**To be done**. Put the data below into a Markdown table with the columns Row and Line. Number each line in order and skip any blank lines.

**Supplied entries**.
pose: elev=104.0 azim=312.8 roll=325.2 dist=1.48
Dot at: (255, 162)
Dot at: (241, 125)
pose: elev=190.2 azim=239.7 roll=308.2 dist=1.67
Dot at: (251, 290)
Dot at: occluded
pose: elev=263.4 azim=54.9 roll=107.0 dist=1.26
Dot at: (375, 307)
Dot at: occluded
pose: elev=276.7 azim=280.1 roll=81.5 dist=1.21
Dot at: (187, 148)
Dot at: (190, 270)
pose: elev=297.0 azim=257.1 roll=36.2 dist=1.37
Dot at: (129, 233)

**Task output**.
| Row | Line |
|---|---|
| 1 | pose: elev=104.0 azim=312.8 roll=325.2 dist=1.48 |
| 2 | Dot at: (255, 162) |
| 3 | Dot at: (241, 125) |
| 4 | pose: elev=190.2 azim=239.7 roll=308.2 dist=1.67 |
| 5 | Dot at: (251, 290) |
| 6 | Dot at: occluded |
| 7 | pose: elev=263.4 azim=54.9 roll=107.0 dist=1.26 |
| 8 | Dot at: (375, 307) |
| 9 | Dot at: occluded |
| 10 | pose: elev=276.7 azim=280.1 roll=81.5 dist=1.21 |
| 11 | Dot at: (187, 148) |
| 12 | Dot at: (190, 270) |
| 13 | pose: elev=297.0 azim=257.1 roll=36.2 dist=1.37 |
| 14 | Dot at: (129, 233) |